La nécessaire création d’une ressource affectée au financement du transport non-urbain
Alors que les Autorités organisatrices de transport urbain dépensent 14,5 Milliards d’€ couverts à 40% par le versement transport, le GART a rappelé que les AOT départementales et régionales dépensent 10 Milliards d’€ sans l’aide d’aucune ressource affectée. Or, ces dernières doivent faire face à des dépenses conséquentes du fait des besoins d’augmentation de la capacité et de modernisation de l’offre pour répondre à l’accroissement de la demande ; de l’augmentation de l’offre de service pour favoriser le report modal et, enfin, des objectifs de mise en accessibilité.

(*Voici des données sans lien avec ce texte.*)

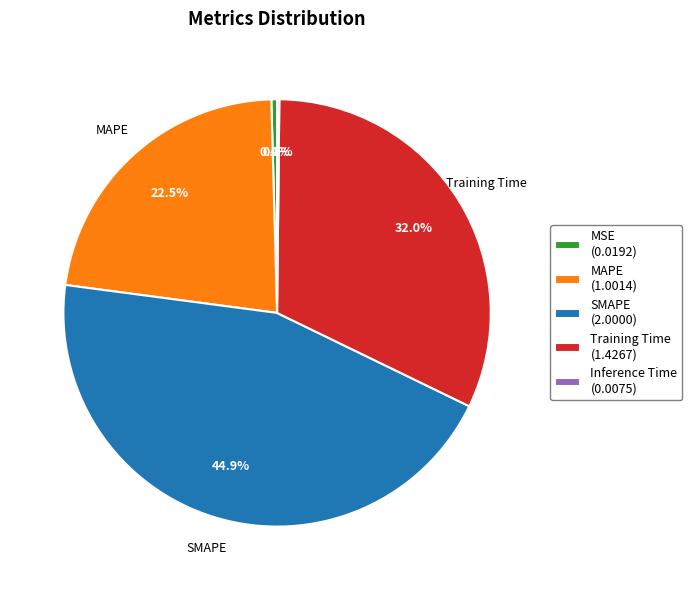

Is there any slice that represents more than half of the pie?

No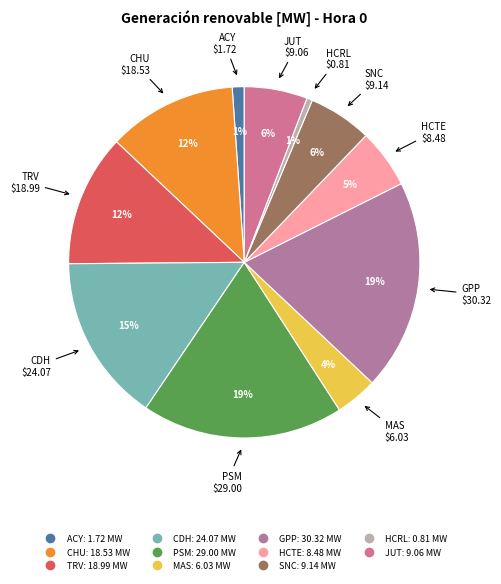

True or false: TRV accounts for 1% of the total.

False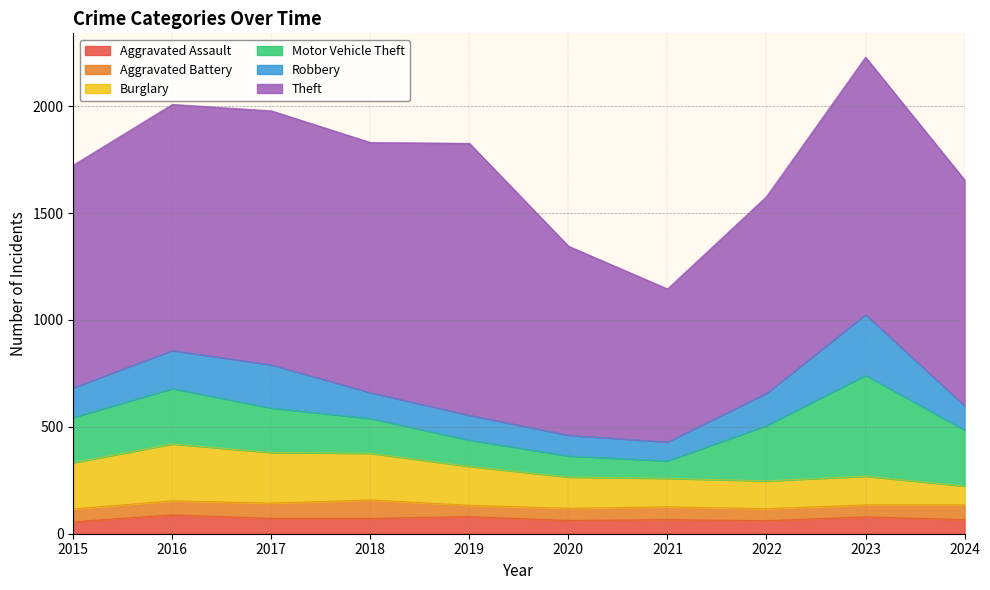

What is the value of the Robbery point at the 8th from the left?

151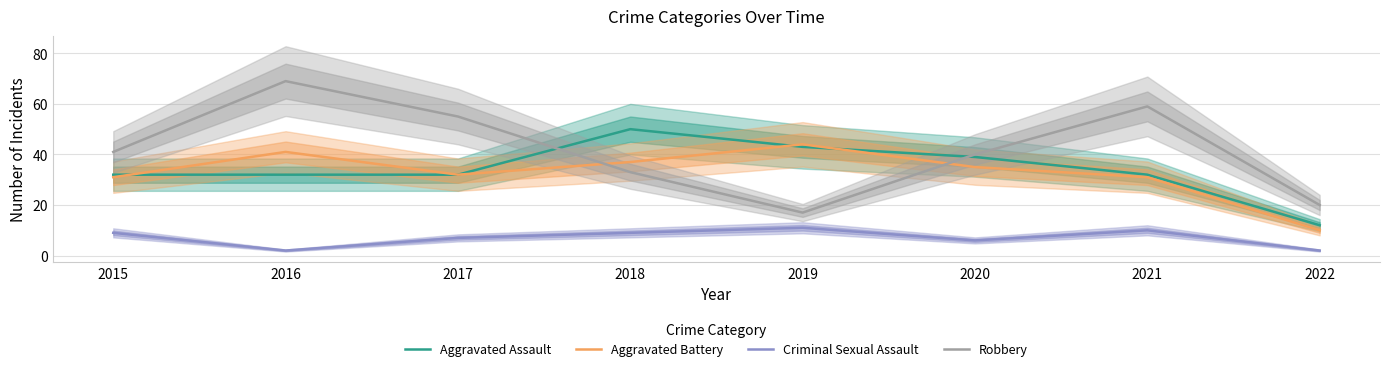

What is the total value across all series at 2015?

113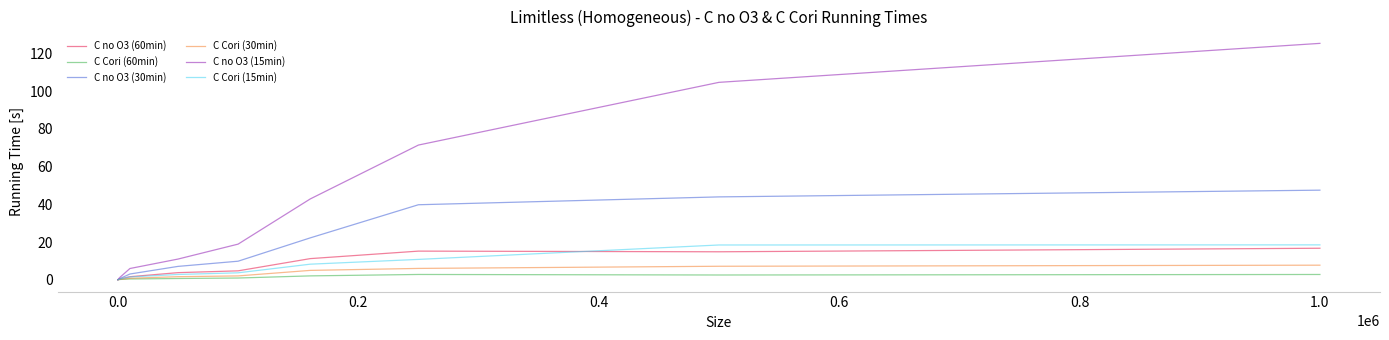

What is the average value of the C no O3 (60min) series?

6.2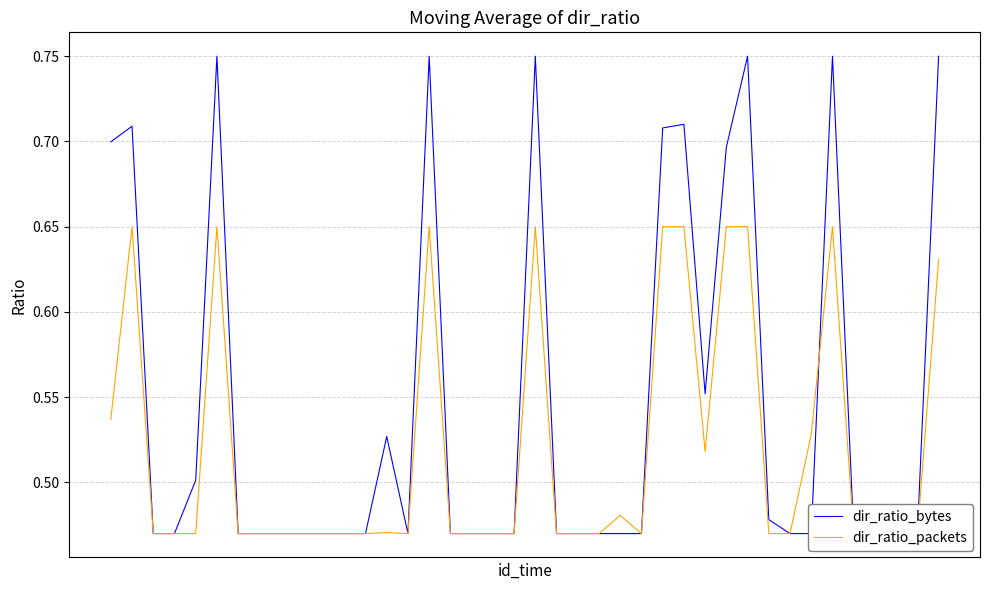

What is the approximate value of dir_ratio_packets at 23?

0.5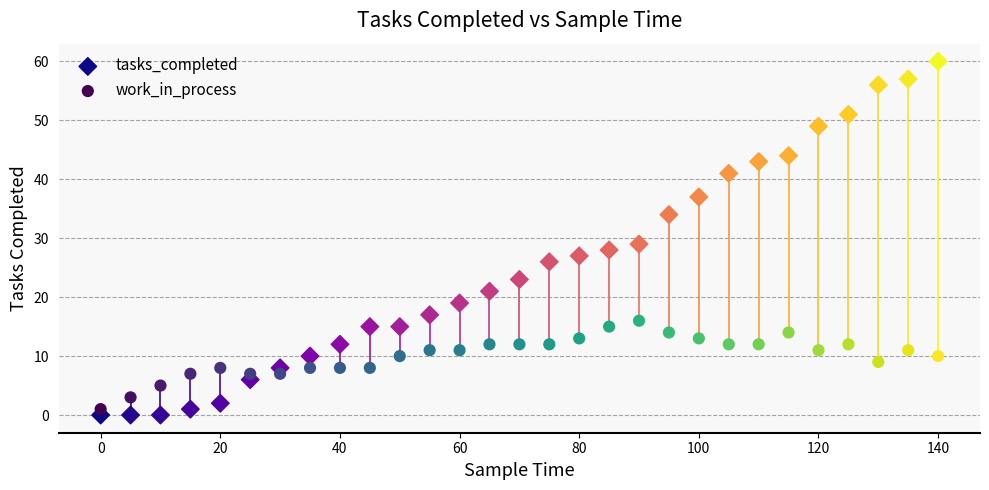

Which series reaches the minimum Y coordinate?

tasks_completed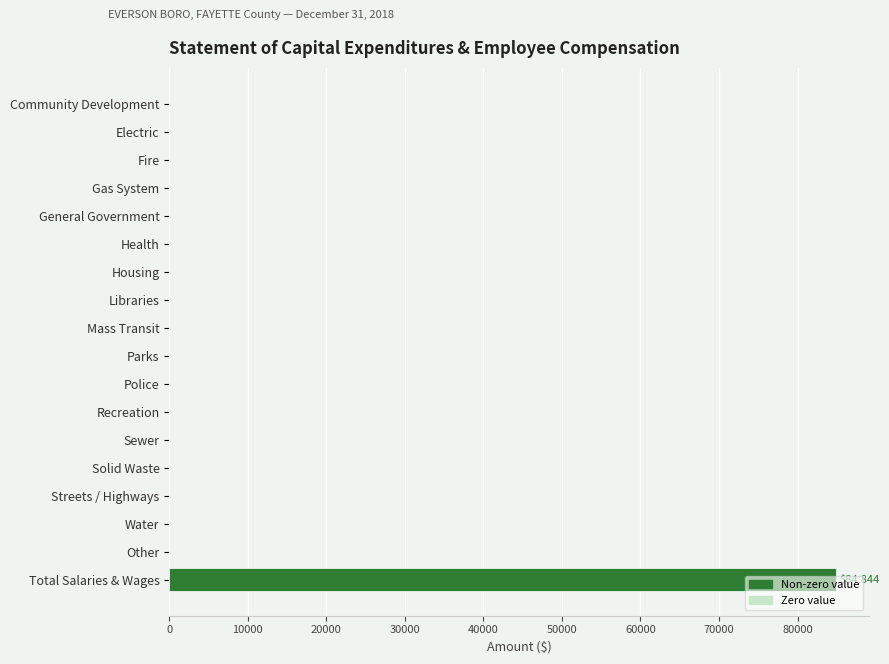

What is the sum of all values?

84844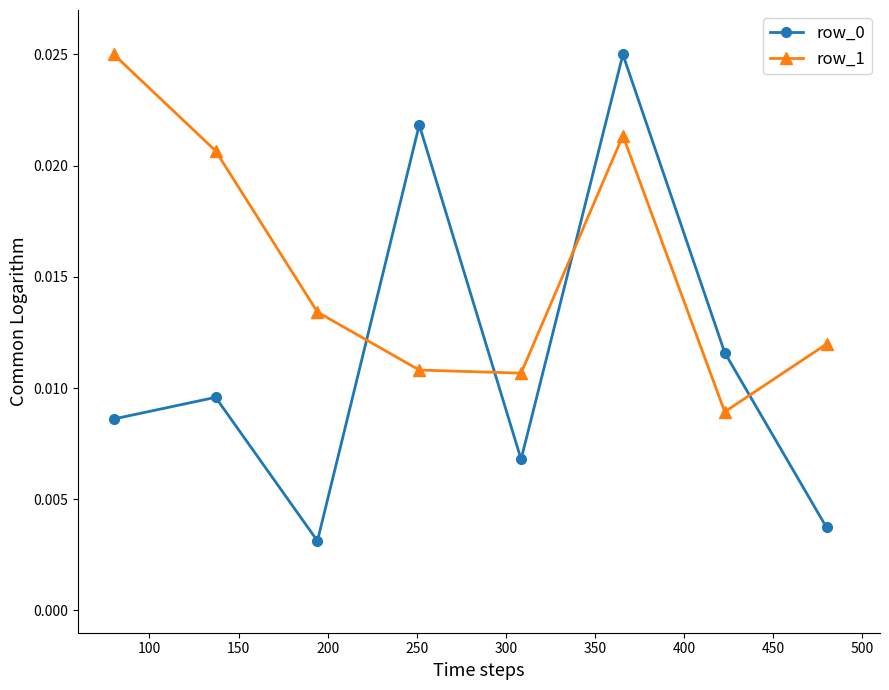

True or false: row_1 and row_0 intersect in this chart.

True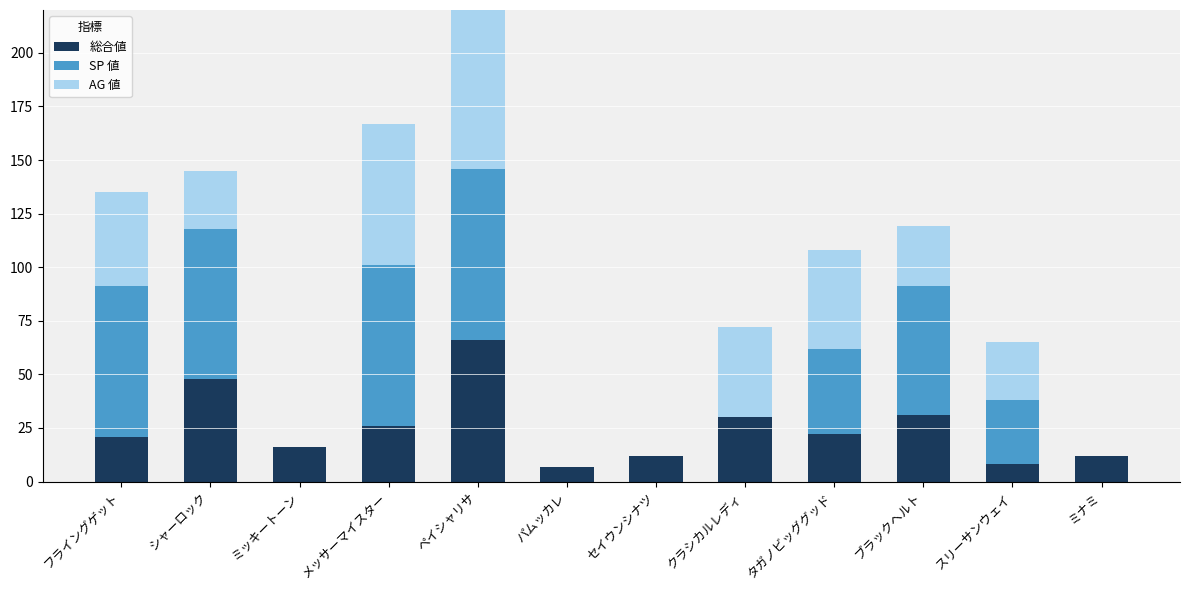

What is the sum of the AG 値 values at ペイシャリサ and メッサーマイスター?

166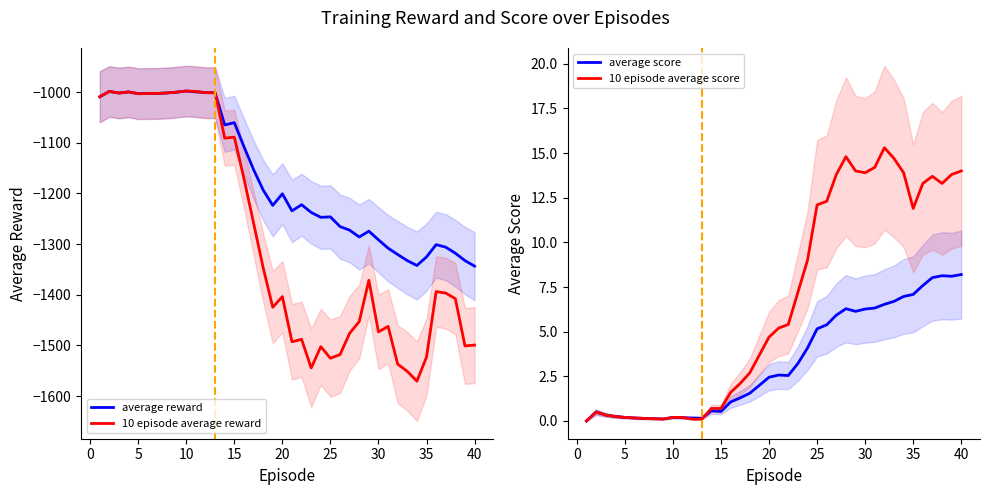

How many data points in average score are above 2?

21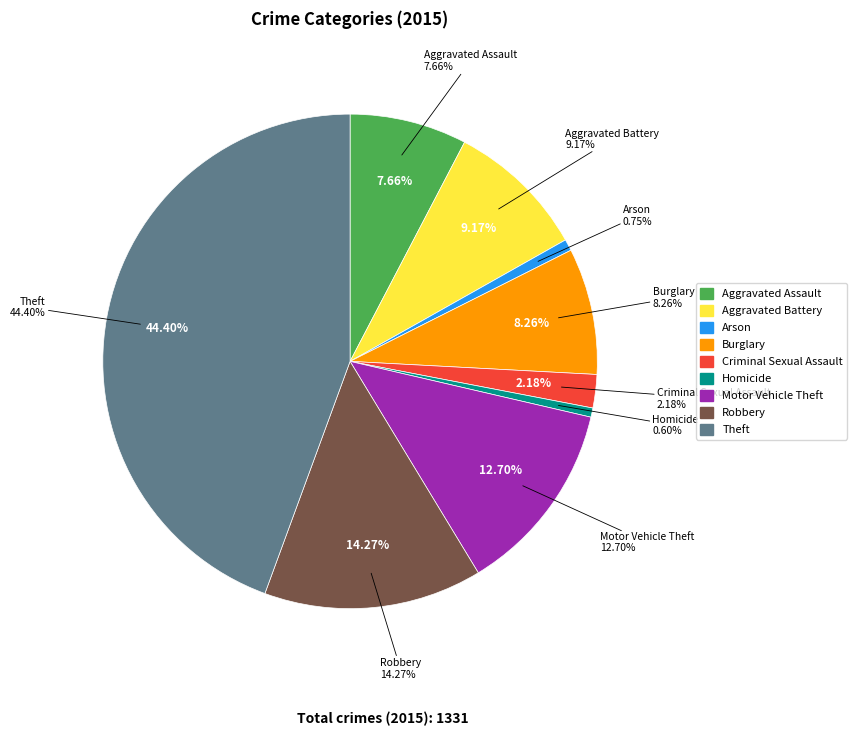

Is there any slice that represents more than half of the pie?

No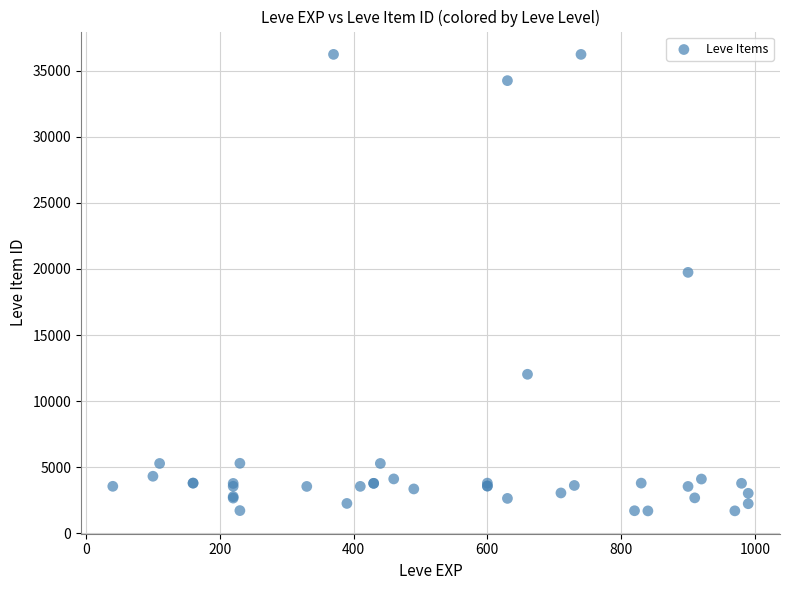

What Y value in the scatter plot is closest to 18967?

19744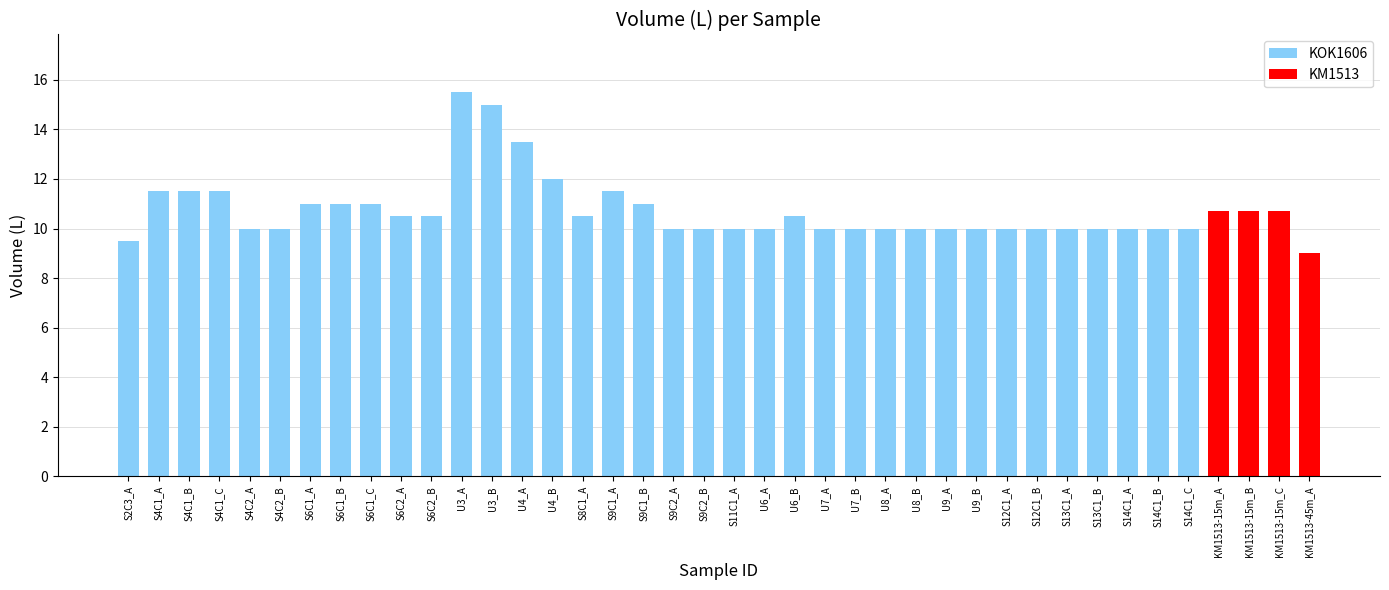

What is the value of the 33rd bar from the left?

10.0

C’est pourquoi le GART a rappelé qu’il réclame depuis plusieurs années maintenant la mise en place d’une ressource pérenne dont le produit serait affecté aux transports non urbains.

Améliorer la transparence de la SNCF dans sa relation avec les AOT
Sur bien des aspects de sa relation contractuelle avec les AOT, les élus du GART ont rappelé que l’opérateur historique a souvent été pris en défaut d’explication des principes appliqués pour la facturation de certaines de ses prestations. Le GART souhaite donc la mise en œuvre d’une meilleure répartition des coûts de structure entre les AOT, le gestionnaire d’infrastructure et l’opérateur historique.
Dans un même esprit, les élus ont appelé à une simplification des relations entre la SNCF, RFF et les Autorités organisatrices de transport.

En conclusion de cette audition, le président du GART Roland Ries a déclaré que face à une crise systémique du secteur ferroviaire, il importe aujourd’hui de prendre le temps et d’engager les moyens nécessaires à une réforme globale. Compte tenu de l’ampleur et de la complexité des réformes nécessaires, les élus du GART considèrent qu’il est aujourd’hui urgent d’organiser un grand débat national traitant l’ensemble de la problématique et qui éclaire le législateur dans la prise de ses responsabilités.